## TEXT PASSAGE
________________________

A Must Read
Canine Vasectomies: Do you know that vasectomy surgery can be performed on dogs? Indeed this is true, and, as we learn more and more about the impacts of traditional canine neutering (castration), vasectomy surgery is becoming increasingly popular.
What exactly is a vasectomy?
Whether performed on a human or a dog, vasectomy surgery involves clamping, cutting, or ligating (tying off) the vas deferens, the duct that transports sperm out of the testicle and into the semen. Local anesthesia is all that is needed to accomplish this surgery in men. (Most men will lie still when told to do so.) Vasectomy surgery is performed in dogs using general anesthesia.
Vasectomy versus castration
Castration is referred to as “neutering” because the reproductive organs (testicles) are removed. With vasectomy surgery, the testicles remain in place, so the dog is not considered to be “neutered.”
Whether castrated or vasectomized, the end result is a sterile dog. And, there is a period of surgical recovery with both procedures. Castration tends to be a “bigger deal” surgery in that the incisions are larger and there is more overall tissue trauma. Performed by someone with significant experience, a vasectomy tends to be considered a relatively minor procedure.
The testicles are where testosterone is produced. So, it makes sense that castration (removal of both testicles) reduces testosterone production to almost nil. A very small amount of testosterone continues to be produced by the adrenal glands. Vasectomized dogs maintain normal testosterone production.
Choosing whether or not your dog should live his life with or without testosterone is a big-deal decision these days. There is mounting evidence (pun intended) that removal of testosterone, particularly in dogs under a year of age, might be associated with negative health implications. There are plenty of pros and cons to consider, and they should be discussed at length with a veterinarian you hold in high regard. Be sure to do some investigating yourself. I have compiled a bibliography on canine spay/neuter research, including that which is most current.
If you opt to sterilize your dog via vasectomy, here are some things to consider:
– There is no “Vasectomy 101” course being taught in veterinary schools (yet). Most veterinarians who perform vasectomies are somewhat self-taught. While this surgery is pretty darned simple, be sure that you are working with a surgeon who has several vasectomies under his or her belt (pun intended). If you are having difficulty finding an experienced surgeon, look for a surgical specialist. He or she will be able to handle your request.
– If ever you become unhappy with the role testosterone is playing in your vasectomized dog’s life (he’s humping everything in sight, he’s jumping the fence to be with the neighbor’s dog who is in heat), you can always opt for castration at a later date.
– Following vasectomy surgery, a male dog can successfully breed for up to two months. Do not let your vasectomized dog interact with a female in heat during this time period.
– You might be ostracized and/or interrogated at dog parks and other public venues where only neutered dogs (those without reproductive organs) are allowed.
– Proprietors of doggie daycare facilities may refuse your vasectomized dog because they hold negative and sometimes inaccurate impressions of testosterone-driven behaviors.
Would you ever consider vasectomy for your dog?

________________________

## GIVEN INFORMATION
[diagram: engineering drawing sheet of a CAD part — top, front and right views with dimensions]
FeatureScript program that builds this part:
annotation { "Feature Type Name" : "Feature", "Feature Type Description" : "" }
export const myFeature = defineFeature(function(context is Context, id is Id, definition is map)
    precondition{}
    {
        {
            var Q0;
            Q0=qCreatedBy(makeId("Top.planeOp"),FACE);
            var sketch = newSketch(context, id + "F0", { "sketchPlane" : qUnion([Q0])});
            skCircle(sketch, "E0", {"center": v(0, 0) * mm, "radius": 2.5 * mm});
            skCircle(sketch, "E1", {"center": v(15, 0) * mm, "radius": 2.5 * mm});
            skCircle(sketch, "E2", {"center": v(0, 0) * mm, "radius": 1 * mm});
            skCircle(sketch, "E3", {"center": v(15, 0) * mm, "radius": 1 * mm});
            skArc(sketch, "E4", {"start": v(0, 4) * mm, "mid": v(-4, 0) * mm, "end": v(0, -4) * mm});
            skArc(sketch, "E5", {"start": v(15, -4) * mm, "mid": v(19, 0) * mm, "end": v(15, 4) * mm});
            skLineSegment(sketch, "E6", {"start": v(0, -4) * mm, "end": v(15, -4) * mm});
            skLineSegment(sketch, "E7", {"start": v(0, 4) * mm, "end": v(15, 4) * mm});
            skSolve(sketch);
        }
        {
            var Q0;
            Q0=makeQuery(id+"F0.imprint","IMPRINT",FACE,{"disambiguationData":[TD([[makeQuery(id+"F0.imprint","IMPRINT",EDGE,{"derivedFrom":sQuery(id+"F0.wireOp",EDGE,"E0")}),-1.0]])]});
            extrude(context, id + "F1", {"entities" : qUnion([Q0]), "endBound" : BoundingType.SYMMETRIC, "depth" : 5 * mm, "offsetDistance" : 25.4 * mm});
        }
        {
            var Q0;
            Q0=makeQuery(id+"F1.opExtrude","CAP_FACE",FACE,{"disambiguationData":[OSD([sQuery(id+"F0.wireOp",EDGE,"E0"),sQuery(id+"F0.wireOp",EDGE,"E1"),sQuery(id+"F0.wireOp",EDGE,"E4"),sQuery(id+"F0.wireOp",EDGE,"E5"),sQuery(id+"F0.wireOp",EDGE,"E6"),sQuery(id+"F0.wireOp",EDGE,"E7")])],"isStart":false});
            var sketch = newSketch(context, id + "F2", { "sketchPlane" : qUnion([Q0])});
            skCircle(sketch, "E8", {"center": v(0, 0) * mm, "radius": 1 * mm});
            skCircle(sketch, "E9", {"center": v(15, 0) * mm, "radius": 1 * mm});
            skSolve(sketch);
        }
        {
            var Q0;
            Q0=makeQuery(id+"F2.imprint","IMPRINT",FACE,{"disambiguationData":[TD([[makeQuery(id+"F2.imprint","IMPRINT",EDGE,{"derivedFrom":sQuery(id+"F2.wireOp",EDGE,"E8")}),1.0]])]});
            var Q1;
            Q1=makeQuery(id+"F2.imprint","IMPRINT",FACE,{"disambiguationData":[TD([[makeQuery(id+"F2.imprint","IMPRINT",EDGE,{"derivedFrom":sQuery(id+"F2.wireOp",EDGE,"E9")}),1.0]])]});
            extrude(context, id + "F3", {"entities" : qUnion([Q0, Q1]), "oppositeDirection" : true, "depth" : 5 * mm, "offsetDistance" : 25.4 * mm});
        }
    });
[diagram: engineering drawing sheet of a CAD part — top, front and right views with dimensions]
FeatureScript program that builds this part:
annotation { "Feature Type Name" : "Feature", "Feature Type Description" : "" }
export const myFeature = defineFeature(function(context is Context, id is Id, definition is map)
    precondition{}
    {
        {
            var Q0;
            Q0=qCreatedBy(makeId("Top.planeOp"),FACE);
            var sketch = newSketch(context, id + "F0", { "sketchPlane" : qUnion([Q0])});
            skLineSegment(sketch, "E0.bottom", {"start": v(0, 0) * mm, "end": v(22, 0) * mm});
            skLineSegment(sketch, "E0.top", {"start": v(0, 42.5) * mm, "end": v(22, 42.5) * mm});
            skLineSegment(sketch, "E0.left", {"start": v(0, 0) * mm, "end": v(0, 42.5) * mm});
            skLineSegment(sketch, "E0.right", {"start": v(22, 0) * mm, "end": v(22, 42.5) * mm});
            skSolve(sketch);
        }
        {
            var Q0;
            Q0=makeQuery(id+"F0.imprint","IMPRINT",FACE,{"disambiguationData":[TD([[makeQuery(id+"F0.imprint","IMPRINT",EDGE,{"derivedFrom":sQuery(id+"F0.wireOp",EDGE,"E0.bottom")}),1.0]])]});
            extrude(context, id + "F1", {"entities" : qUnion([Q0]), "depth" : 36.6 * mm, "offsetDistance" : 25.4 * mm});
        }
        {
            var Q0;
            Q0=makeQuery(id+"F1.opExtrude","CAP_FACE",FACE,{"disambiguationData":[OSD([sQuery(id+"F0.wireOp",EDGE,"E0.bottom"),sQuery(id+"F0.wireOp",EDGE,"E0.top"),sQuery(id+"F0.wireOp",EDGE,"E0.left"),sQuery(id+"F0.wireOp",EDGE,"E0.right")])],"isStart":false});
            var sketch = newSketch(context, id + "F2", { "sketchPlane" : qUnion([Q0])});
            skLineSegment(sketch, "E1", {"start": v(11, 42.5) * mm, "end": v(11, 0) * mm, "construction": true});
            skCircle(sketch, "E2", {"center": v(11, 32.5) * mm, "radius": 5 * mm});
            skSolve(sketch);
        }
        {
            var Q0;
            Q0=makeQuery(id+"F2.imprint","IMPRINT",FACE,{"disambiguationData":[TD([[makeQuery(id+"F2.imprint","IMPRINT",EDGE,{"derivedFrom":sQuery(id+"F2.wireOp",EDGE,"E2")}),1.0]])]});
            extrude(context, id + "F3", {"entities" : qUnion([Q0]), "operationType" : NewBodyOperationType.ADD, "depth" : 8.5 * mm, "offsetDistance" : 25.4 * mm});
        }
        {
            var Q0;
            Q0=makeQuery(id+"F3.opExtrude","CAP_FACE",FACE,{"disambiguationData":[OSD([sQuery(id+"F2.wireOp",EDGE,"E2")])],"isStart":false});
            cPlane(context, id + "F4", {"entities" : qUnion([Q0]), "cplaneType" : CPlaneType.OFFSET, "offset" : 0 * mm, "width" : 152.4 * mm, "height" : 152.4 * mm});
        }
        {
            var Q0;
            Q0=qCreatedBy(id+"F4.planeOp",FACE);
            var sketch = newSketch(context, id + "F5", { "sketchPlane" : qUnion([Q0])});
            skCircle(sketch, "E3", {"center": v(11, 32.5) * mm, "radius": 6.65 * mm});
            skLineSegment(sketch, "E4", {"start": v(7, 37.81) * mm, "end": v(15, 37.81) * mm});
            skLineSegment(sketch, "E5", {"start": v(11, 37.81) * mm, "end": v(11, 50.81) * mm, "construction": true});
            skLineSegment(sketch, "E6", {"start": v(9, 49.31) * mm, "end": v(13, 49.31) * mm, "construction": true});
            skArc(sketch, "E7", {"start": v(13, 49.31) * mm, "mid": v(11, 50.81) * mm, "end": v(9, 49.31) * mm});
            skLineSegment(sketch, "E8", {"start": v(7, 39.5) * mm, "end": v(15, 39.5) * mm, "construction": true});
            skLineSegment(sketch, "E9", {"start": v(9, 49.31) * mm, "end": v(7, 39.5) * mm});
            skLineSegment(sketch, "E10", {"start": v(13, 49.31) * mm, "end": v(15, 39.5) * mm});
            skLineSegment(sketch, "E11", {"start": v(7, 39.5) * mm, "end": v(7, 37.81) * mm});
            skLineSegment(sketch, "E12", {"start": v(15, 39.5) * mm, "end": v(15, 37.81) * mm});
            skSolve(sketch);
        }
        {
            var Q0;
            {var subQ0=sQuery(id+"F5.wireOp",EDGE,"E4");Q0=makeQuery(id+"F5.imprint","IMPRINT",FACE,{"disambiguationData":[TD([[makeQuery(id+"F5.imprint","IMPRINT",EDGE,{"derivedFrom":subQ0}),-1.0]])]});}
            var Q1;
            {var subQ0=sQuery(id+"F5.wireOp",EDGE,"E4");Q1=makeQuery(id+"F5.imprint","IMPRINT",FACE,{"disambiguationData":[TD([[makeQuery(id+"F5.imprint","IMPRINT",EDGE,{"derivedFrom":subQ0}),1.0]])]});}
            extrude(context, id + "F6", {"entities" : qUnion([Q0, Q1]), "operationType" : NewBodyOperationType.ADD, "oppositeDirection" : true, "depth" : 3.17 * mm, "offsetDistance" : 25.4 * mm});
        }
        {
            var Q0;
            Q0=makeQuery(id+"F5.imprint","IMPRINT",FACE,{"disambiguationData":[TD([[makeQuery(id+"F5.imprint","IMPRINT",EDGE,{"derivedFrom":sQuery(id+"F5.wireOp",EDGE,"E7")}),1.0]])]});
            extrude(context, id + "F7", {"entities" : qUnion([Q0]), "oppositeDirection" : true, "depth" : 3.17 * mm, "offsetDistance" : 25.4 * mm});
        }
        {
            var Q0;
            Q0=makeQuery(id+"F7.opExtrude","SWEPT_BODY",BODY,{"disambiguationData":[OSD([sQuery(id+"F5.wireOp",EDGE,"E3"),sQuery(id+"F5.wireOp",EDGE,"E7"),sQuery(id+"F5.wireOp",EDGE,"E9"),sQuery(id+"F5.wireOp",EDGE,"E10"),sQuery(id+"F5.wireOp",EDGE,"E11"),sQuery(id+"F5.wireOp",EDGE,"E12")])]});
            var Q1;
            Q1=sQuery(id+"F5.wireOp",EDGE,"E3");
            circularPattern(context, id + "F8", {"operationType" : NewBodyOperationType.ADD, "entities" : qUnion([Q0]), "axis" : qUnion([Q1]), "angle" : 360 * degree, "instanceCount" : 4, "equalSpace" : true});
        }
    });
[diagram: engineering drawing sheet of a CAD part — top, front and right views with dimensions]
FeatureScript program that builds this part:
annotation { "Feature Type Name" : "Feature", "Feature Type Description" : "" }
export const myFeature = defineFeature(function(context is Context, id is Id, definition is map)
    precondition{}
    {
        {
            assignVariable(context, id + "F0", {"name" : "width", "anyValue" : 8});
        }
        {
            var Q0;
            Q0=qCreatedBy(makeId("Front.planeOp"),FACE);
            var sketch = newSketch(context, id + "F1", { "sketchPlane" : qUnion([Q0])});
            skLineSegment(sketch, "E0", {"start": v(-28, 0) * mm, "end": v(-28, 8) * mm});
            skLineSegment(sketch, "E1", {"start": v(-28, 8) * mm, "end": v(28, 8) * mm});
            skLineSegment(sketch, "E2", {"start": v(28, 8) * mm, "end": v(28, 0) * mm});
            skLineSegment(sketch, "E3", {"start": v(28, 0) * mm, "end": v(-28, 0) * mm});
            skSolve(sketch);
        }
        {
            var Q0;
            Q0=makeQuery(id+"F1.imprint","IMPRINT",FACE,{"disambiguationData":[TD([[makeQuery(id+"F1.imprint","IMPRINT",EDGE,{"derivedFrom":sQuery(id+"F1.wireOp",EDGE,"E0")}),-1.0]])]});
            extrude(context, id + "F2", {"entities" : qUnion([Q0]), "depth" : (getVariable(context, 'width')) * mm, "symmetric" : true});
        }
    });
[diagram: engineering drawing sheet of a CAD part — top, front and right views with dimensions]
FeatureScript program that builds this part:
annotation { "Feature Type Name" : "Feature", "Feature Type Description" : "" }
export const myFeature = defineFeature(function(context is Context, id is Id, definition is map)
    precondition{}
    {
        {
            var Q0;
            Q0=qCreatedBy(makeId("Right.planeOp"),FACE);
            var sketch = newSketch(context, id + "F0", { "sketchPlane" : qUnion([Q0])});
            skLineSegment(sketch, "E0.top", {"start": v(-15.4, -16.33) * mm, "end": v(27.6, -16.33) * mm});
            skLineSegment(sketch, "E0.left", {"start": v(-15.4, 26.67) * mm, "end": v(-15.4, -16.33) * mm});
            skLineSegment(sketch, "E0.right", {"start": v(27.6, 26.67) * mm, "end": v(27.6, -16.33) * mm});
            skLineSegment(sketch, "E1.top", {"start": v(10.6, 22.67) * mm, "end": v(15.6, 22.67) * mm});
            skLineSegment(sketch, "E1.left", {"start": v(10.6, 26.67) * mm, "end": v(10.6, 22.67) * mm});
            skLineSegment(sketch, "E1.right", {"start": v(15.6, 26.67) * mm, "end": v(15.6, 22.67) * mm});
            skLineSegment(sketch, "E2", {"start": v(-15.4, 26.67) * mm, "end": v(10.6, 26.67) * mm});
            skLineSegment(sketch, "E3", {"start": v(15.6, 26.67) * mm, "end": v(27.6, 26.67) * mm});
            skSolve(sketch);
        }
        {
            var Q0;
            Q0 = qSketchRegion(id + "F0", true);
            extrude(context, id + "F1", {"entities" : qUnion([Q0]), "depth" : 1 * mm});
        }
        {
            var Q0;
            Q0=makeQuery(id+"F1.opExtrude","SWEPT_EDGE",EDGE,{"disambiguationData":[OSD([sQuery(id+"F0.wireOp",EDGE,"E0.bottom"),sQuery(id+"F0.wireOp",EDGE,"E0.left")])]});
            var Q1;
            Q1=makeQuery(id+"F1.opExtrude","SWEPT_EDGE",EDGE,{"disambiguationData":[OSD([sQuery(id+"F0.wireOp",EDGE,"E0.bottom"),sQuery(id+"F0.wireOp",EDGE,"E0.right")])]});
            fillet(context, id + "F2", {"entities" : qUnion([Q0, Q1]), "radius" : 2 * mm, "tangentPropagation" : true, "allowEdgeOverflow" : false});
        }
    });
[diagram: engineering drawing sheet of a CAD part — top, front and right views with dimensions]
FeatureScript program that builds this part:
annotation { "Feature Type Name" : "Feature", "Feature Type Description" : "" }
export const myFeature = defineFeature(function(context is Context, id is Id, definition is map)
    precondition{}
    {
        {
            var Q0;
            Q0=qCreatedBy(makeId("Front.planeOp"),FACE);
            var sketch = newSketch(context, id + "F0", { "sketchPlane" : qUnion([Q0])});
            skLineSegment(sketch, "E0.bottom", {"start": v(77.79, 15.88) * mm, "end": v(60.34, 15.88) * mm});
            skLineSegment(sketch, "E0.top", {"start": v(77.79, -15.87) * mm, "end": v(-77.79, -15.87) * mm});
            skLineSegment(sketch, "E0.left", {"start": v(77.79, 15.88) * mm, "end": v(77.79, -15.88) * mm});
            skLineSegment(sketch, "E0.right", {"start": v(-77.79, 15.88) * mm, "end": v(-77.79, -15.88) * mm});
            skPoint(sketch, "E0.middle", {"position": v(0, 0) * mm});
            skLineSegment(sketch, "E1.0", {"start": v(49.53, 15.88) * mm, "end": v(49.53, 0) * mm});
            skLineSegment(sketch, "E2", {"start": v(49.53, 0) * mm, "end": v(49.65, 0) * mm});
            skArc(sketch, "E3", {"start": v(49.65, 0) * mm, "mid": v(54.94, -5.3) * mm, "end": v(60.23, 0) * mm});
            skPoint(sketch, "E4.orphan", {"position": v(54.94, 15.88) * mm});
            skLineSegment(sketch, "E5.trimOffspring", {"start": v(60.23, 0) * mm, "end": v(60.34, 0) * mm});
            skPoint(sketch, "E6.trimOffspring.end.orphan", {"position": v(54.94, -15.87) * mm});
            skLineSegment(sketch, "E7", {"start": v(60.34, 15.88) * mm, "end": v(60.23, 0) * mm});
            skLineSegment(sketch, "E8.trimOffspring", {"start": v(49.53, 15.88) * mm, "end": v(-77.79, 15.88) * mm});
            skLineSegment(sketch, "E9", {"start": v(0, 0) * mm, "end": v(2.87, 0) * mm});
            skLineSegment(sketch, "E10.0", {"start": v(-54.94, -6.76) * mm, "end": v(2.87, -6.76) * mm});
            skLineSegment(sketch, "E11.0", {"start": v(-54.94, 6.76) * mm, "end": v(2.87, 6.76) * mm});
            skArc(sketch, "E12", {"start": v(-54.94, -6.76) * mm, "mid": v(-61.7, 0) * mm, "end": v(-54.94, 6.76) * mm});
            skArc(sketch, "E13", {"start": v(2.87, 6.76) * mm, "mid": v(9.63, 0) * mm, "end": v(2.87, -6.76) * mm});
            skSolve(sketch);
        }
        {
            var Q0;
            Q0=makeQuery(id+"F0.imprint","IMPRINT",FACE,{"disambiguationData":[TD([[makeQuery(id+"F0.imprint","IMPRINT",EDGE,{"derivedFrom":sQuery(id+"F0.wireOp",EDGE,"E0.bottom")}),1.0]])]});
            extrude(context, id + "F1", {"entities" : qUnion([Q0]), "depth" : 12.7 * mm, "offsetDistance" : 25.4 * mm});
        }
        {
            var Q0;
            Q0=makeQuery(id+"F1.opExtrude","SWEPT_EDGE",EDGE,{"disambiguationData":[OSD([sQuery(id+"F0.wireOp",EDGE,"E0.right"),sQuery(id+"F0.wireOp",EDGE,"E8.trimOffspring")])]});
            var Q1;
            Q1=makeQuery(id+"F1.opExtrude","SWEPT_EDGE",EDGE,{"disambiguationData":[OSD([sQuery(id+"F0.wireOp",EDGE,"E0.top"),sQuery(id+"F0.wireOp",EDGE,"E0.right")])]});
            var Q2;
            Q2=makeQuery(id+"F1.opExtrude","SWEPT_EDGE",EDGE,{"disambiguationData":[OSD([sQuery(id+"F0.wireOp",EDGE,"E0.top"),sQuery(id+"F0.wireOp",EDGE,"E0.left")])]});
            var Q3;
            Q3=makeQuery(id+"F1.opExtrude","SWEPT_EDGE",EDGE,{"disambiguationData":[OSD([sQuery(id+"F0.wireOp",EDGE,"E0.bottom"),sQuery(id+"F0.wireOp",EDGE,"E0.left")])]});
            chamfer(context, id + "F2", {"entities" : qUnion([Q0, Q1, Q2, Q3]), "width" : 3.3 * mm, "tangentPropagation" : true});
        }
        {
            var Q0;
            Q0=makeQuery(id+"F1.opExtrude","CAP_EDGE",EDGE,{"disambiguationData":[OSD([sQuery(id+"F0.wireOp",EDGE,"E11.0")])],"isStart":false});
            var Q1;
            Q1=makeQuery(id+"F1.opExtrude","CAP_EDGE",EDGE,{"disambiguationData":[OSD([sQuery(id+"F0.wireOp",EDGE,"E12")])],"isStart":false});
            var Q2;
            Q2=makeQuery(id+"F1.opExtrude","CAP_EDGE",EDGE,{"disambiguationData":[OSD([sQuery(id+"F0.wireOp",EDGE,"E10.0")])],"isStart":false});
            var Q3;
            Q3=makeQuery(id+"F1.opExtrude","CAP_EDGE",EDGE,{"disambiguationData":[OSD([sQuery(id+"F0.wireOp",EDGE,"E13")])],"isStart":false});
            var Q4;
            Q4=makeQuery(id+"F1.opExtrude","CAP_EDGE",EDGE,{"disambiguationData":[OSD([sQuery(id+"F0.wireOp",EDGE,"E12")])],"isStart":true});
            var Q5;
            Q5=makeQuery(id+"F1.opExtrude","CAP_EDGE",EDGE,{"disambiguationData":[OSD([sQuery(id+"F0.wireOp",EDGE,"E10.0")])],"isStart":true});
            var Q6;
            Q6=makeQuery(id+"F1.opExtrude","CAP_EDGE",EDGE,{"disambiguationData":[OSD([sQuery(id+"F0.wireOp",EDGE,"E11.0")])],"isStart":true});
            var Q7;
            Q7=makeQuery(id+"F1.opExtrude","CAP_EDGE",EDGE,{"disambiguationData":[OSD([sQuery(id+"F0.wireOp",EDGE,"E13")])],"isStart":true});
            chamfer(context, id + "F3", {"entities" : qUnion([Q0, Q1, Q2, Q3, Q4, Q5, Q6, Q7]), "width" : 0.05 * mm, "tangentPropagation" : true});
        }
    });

________________________

## REQUIRED ACTIONS
1: According to the canine vasectomy article, for how long after vasectomy surgery can a male dog still successfully breed?
2: Copy the canine vasectomy article word for word from "Vasectomy versus castration" up to and including "relatively minor procedure.".

## ANSWERS FOR THE TASKS
1: Up to two months.

2:
Vasectomy versus castration
Castration is referred to as “neutering” because the reproductive organs (testicles) are removed. With vasectomy surgery, the testicles remain in place, so the dog is not considered to be “neutered.”
Whether castrated or vasectomized, the end result is a sterile dog. And, there is a period of surgical recovery with both procedures. Castration tends to be a “bigger deal” surgery in that the incisions are larger and there is more overall tissue trauma. Performed by someone with significant experience, a vasectomy tends to be considered a relatively minor procedure.